If comedy’s what the public wants, then a truly astute, non-PC SNL political satire would, say, chronicle the addle-headed trillion-dollar stimulus bill and its ludicrous, disproven Keynesian assumptions; the administration’s risible invention of the “jobs created or saved” metric; its snail-paced implementation of projects, tongue-tied lies about funded projects, and use of funds for ridiculous pork projects; and the bill’s predictably laughable failure to bring down the unemployment rate.
A series of hilarious sketches might skewer ObamaCare proponents’ side-splitting claim that the law will cover 30 million more Americans yet somehow bring down the cost of care; the preposterous Wile E. Coyote schemes Democrats plotted to pass the bill such as reconciliation, “deem and pass,” the Christmas Eve vote, and the Cornhusker Kickback; and Democrats’ kamikaze obduracy in passing the bill against the public’s wishes.
But no: having Kristen Wiig don a witch’s hat and fly away on a broomstick—now that’s getting to the heart of what’s wrong with the political system in America!
Since they’re so obsessed with the backgrounds of Tea Party candidates, let’s consider the history of various storied SNL actors’ fates: died from drug overdose (John Belushi), died from drug overdose and being obese (Chris Farley), murdered by drug-addicted wife (Phil Hartman), committed suicide (Weekend Update anchor and Reagan impersonator Charles Rocket), for starters.
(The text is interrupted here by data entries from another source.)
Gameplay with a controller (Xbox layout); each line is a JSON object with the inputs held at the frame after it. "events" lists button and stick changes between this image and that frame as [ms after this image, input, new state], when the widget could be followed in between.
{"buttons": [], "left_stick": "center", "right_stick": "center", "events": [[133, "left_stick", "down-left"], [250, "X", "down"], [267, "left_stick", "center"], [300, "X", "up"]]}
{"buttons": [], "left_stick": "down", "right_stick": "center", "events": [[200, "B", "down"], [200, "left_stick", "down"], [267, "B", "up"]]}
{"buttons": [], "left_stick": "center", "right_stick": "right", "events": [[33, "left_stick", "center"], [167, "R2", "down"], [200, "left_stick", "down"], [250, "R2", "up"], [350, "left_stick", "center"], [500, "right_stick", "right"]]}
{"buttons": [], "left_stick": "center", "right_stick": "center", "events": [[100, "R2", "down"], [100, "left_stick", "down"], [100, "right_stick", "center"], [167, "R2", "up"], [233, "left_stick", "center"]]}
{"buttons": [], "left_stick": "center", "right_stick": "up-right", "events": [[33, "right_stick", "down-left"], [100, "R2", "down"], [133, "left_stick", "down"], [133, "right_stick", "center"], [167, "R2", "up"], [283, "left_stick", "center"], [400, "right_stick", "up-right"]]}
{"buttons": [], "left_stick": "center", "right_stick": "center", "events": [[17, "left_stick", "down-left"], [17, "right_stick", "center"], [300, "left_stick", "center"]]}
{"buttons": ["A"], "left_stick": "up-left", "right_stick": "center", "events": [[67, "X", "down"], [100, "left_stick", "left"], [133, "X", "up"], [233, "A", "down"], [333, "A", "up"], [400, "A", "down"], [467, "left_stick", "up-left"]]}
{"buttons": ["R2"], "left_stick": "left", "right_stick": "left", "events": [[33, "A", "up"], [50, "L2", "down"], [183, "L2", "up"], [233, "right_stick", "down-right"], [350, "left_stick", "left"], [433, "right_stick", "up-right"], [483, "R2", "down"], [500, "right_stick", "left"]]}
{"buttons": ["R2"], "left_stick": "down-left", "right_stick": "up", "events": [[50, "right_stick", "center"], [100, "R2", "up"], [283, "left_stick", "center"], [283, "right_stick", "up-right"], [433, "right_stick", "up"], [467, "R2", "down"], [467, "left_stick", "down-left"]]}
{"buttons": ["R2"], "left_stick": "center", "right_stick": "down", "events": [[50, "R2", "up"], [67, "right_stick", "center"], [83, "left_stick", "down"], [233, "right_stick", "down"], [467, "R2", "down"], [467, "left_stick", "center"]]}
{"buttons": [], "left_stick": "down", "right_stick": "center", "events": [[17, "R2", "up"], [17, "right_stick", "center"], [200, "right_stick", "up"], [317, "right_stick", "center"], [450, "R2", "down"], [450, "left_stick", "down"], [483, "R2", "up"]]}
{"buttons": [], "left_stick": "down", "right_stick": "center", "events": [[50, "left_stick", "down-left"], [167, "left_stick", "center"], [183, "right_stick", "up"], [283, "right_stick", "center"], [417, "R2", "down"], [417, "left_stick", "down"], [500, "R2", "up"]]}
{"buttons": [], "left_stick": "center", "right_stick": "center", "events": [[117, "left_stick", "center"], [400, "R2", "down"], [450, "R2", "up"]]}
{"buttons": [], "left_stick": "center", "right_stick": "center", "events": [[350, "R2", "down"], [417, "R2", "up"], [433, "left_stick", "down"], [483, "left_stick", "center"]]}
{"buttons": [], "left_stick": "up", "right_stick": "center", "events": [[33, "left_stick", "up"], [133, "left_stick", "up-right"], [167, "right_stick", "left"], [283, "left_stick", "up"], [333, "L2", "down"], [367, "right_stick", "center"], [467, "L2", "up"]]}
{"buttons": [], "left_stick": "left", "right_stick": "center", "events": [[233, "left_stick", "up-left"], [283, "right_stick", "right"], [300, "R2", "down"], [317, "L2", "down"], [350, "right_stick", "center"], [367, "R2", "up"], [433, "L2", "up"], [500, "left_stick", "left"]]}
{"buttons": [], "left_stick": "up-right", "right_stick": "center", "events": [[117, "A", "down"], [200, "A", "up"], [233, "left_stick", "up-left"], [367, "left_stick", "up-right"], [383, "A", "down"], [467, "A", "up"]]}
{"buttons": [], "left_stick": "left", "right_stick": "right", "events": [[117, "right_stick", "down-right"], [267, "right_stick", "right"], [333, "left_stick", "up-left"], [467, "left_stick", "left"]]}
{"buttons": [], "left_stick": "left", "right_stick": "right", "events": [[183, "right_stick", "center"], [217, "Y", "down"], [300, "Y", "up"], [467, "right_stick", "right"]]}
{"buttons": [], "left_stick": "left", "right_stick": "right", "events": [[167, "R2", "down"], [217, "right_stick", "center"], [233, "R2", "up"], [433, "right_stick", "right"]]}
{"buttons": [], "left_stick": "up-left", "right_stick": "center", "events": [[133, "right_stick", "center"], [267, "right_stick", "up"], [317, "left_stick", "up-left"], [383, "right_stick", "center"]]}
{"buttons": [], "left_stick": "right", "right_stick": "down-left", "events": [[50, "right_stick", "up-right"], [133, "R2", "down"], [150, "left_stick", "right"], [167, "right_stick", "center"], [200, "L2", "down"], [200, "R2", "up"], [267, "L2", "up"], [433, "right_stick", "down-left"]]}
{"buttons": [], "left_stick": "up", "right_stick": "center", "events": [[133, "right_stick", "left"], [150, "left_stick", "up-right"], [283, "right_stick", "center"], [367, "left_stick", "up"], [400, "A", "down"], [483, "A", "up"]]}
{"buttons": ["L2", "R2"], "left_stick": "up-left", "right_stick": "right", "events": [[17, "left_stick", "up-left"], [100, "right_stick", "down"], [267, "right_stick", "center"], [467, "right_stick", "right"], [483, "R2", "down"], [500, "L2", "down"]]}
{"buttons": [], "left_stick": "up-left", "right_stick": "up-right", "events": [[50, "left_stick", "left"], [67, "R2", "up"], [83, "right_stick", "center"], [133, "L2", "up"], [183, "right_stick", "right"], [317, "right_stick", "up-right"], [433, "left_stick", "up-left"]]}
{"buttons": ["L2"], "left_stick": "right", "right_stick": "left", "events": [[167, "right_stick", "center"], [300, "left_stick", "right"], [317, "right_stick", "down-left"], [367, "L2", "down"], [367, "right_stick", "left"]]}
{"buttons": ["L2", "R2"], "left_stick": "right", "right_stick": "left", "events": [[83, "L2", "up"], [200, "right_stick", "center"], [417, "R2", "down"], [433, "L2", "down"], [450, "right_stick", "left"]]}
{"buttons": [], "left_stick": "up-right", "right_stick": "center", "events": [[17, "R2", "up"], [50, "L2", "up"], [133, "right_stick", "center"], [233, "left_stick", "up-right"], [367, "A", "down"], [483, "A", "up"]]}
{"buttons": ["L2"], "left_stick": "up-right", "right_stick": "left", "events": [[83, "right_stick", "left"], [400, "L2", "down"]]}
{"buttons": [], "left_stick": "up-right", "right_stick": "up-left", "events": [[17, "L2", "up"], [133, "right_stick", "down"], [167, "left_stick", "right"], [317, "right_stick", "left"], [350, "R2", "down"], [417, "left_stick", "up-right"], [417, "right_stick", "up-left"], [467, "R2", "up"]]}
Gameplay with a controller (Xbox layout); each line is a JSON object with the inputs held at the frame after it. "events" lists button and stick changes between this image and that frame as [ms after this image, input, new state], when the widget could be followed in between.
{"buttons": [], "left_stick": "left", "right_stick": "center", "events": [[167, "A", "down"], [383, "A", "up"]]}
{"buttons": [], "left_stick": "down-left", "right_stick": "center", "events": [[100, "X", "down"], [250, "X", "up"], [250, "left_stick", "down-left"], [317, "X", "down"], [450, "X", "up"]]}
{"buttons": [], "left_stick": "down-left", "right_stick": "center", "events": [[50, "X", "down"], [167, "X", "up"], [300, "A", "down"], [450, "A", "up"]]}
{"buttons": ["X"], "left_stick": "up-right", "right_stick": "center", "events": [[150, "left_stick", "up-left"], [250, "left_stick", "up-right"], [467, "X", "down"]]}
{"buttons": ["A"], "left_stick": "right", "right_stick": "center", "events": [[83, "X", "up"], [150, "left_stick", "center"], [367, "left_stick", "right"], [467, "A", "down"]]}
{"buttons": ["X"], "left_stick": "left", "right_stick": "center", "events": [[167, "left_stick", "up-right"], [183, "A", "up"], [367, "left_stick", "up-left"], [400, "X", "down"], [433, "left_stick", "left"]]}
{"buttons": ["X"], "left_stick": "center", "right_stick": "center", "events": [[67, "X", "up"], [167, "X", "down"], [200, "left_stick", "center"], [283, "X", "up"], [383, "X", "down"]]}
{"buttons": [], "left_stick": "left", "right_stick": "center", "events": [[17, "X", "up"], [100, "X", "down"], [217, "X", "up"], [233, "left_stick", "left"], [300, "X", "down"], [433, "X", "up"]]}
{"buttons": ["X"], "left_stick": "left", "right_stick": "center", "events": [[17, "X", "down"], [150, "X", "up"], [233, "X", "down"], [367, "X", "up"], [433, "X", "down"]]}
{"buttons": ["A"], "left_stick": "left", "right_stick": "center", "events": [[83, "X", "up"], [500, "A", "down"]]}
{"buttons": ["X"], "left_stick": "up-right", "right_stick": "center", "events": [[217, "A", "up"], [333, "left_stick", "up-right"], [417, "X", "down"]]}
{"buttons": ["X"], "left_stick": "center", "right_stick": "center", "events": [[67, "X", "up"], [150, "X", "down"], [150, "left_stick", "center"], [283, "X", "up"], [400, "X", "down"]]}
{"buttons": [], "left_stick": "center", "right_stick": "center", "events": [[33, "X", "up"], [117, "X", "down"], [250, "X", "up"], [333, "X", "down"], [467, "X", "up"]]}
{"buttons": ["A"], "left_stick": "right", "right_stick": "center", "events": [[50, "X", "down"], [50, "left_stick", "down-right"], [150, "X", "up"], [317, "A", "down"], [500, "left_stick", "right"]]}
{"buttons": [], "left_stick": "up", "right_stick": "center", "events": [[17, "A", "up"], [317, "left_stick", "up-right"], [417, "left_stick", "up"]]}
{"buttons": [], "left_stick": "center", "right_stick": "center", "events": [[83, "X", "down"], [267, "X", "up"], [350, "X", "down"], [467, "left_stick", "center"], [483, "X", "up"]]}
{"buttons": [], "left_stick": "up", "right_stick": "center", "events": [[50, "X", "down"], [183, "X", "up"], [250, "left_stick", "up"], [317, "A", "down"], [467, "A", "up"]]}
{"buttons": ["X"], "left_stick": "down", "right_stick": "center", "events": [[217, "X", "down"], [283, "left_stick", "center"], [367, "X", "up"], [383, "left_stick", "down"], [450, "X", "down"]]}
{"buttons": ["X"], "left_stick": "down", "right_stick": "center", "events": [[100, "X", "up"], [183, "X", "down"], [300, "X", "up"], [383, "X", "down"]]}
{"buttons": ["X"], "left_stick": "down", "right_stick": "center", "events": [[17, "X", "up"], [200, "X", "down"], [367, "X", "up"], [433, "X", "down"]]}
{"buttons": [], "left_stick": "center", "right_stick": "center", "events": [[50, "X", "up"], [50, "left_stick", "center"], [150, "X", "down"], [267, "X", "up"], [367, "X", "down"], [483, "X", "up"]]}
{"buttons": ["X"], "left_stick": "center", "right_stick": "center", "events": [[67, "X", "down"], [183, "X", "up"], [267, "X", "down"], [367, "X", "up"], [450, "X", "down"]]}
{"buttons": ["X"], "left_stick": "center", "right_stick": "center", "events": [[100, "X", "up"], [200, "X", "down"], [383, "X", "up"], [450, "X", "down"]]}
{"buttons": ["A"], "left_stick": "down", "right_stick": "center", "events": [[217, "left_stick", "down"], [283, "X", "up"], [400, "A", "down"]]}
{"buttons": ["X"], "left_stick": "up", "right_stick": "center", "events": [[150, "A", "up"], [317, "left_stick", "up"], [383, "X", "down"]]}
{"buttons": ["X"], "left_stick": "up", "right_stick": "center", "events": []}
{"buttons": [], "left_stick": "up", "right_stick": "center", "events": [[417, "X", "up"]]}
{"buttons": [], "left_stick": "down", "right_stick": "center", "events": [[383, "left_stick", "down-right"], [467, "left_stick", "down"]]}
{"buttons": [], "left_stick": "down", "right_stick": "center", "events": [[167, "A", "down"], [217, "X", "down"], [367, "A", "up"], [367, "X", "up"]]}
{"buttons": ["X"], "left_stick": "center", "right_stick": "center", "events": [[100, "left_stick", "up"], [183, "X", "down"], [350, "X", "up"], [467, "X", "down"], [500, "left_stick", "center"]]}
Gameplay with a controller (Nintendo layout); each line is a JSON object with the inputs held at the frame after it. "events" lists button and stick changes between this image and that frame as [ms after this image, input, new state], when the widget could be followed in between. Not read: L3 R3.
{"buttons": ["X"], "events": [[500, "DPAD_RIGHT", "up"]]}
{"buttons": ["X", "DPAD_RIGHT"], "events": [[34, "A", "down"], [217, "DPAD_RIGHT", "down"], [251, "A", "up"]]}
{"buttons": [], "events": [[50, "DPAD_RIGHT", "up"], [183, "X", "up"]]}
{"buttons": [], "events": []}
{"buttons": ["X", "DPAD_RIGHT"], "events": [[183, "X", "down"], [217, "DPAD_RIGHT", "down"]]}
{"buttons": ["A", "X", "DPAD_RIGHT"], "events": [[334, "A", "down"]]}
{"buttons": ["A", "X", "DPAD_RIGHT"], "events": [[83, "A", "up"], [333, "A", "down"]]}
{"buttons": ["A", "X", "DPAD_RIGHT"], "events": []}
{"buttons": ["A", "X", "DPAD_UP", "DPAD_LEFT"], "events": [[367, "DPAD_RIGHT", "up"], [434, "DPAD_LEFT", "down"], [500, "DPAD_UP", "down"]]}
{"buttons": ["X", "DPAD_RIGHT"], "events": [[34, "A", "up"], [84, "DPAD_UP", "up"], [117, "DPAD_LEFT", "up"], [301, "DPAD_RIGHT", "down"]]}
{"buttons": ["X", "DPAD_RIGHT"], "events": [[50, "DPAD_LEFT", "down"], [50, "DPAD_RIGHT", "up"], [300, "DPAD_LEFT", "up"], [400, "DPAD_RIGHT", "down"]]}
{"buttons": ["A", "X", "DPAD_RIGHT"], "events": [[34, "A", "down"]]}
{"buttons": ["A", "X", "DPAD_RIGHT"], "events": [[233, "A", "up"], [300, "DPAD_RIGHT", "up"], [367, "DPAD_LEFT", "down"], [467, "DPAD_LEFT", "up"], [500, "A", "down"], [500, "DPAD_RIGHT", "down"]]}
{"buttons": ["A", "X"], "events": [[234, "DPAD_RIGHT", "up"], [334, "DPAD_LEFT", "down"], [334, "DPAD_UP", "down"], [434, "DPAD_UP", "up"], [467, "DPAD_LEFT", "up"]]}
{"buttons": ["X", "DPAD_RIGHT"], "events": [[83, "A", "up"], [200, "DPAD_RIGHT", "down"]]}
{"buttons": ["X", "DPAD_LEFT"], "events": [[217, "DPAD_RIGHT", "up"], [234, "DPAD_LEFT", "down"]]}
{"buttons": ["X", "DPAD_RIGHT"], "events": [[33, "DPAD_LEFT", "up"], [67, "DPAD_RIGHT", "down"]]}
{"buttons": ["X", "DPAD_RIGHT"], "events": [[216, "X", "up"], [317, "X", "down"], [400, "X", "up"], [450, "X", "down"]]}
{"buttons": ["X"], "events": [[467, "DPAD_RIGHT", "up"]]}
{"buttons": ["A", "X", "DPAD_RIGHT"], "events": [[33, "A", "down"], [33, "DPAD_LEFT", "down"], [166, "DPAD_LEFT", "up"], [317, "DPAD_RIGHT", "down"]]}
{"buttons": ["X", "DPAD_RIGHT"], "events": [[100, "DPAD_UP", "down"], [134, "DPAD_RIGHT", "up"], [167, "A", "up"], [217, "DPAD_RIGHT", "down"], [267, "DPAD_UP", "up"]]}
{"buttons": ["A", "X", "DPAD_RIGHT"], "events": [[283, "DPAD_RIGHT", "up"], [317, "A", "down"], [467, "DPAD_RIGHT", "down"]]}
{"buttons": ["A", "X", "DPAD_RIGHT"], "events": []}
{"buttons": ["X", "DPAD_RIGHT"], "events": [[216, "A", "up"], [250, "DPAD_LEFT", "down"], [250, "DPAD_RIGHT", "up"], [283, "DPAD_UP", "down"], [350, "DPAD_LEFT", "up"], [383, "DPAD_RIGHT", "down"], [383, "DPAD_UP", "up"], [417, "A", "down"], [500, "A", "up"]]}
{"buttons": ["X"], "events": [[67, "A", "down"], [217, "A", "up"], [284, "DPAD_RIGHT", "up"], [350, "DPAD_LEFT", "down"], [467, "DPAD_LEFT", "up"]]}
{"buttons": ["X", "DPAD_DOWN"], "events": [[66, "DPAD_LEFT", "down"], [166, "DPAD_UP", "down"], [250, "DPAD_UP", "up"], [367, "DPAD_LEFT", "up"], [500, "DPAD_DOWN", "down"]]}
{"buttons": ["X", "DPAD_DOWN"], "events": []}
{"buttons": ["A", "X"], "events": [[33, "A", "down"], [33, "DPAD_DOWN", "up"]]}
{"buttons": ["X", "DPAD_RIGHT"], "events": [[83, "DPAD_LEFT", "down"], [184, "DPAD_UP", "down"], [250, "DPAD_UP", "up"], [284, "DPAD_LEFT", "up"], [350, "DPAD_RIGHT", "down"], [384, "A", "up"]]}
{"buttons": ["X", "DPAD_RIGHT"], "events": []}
These are part of the cadre of fine, upstanding thespians lecturing O’Donnell for having friends who dressed as goths in high school.
Republican politicians need SNL, Colbert, Stewart, Bill Maher, and other leftist chuckleheads like an elephant needs a flock of blue-footed boobies picking nits off its backside—less, actually, since the birds provide a useful function by keeping the elephant clean. These “comedians” feed on the right-wing political class like parasites, then pass off their antics to rubes on the left as serious political discourse.